When a player sends a group of Knight(s) and/or a Captain into battle that match the rank of one of the Mercenaries, that player takes the Mercenary and adds it to his group at that Battlefield. Unlike the traitor, however, the mercenary remains there until the end of the round. Note: even when there are several Mercenaries of the same rank, a player may only ever take one Mercenary per turn.

End of the Round:
When one player has sent his last Knight into Battle, or, after rolling, cannot send any of his Knights into battle, the round is played to its conclusion (up until the player with the starting player marker).
Then the round ends and the winners of each battle are determined.
The player with the most Knights at each Battlefield wins that Castle or Noble card. (Captains count as two Knights, the Traitor counts as one Knight, and the Mercenary counts as half a Knight).
If the number of Knights is the same, then the Knights with the higher rank win the battle.
Castles (numbered cards) captured are placed face-down in front of you.
Nobles (face-cards) captured are placed face-up in front of you.
Each player takes back his/her Knights, Captain and Traitor dice.
Pass the Starting Player Token to the player on the left.

End of the Game:
After 5 rounds, the game ends (there will be 2 cards left over from the deck).
Each player adds the numbers on his/her Castles.
Player also receive bonuses for their Nobles:
If one card of a Noble type (J, Q or K) is collected, it is worth 2 points, 2 are worth 6 points total, 3 are worth 12 points, and all 4 are worth 20 points)
The player with the most points wins.
In case of a tie, the player with the most cards captured wins.

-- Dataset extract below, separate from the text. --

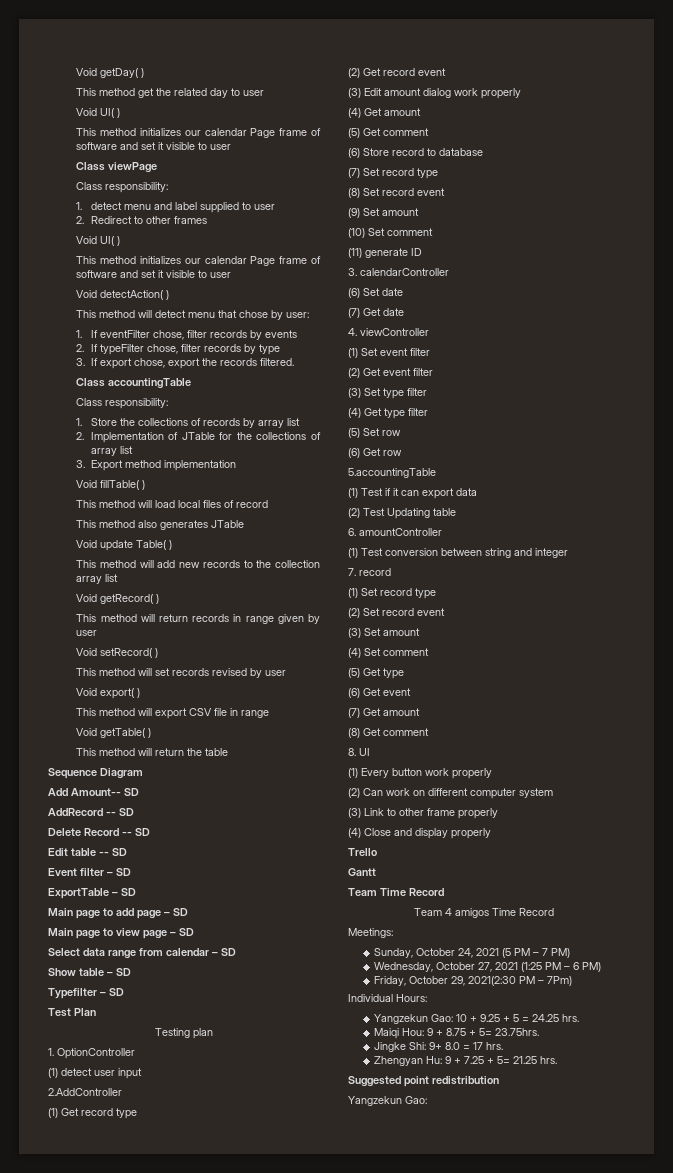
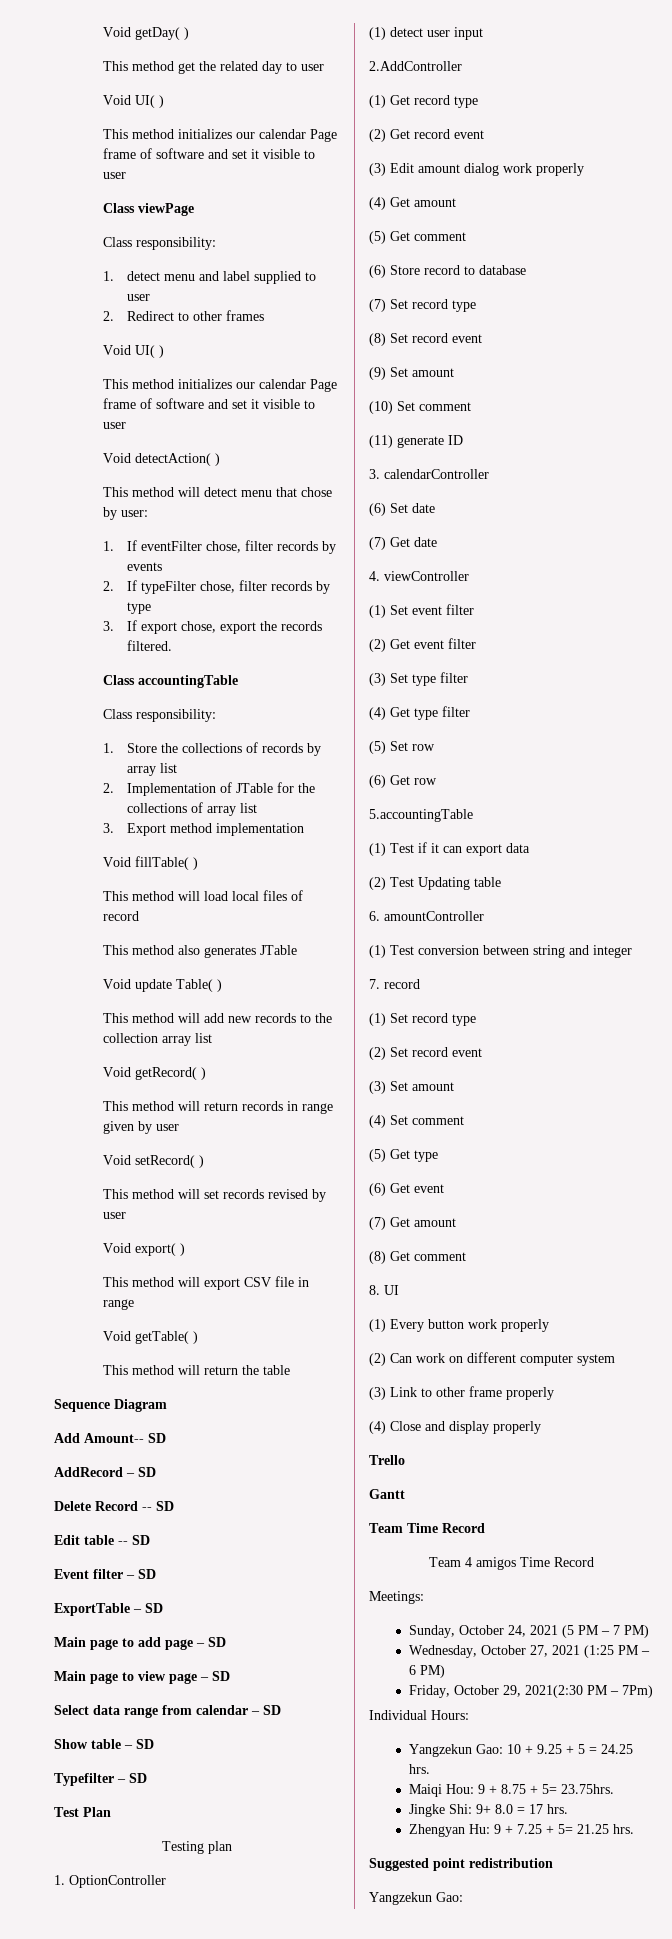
[106,812,116,816] -- -> [126,1473,135,1477] –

VARIANT SUGGESTIONS (not part of the original competition entry):

Less Cards Variant: For more competition (especially with less players), decrease the number of cards available per round and play more rounds (8 rounds with 4 cards each, for example).

Combined Traitor/Mercenary Variant: You may also combine the functions of the Traitor and Mercenary dice: take the black dice out of the game. Roll the four brown dice at the beginning of each round and place to the side as Mercenaries. Whenever a player adds Knights to a Battlefield matching the rank of at least one of the Mercenary dice, he/she must add that Mercenary to his/her Knights at that battlefield.
Whenever a player adds Knights to a Battlefield matching the rank of at least one Mercenary die already on a Battlefield, he/she takes it from that Battlefield and adds it to the Knights he/she is placing. If there is more than one Mercenary of the same rank on the Battlefields, he/she may choose one to move. If there is still a Mercenary of the same rank in the reserve, however, he/she must take that one.

Straights Variant: Instead of placing a group of dice of the same rank at a Battlefield, a player may place a “straight” of dice (or add to a straight already on a Battlefield) of different values (For example: 2-3-4-5). A Captain in a straight is still worth 2 Knights, a Mercenary is worth ½ a Knight, and a Traitor may only be placed at one end of the straight—not in the middle (in case it defects later in the round).
A straight of Knights are worth less, however, than a set of the same number of same-rank Knights. (For example: four 1’s are worth more than the straight 2-3-4-5).
A player may not place a straight on a Battlefield that is identical to another player’s straight. When there are two straights on a Battlefield, the straight made up of more dice wins. If the same number of dice, the straight with the highest die wins (For example: a player can beat another players 2-3-4-5 straight with 1-2-3-4-5 or with 3-4-5-6).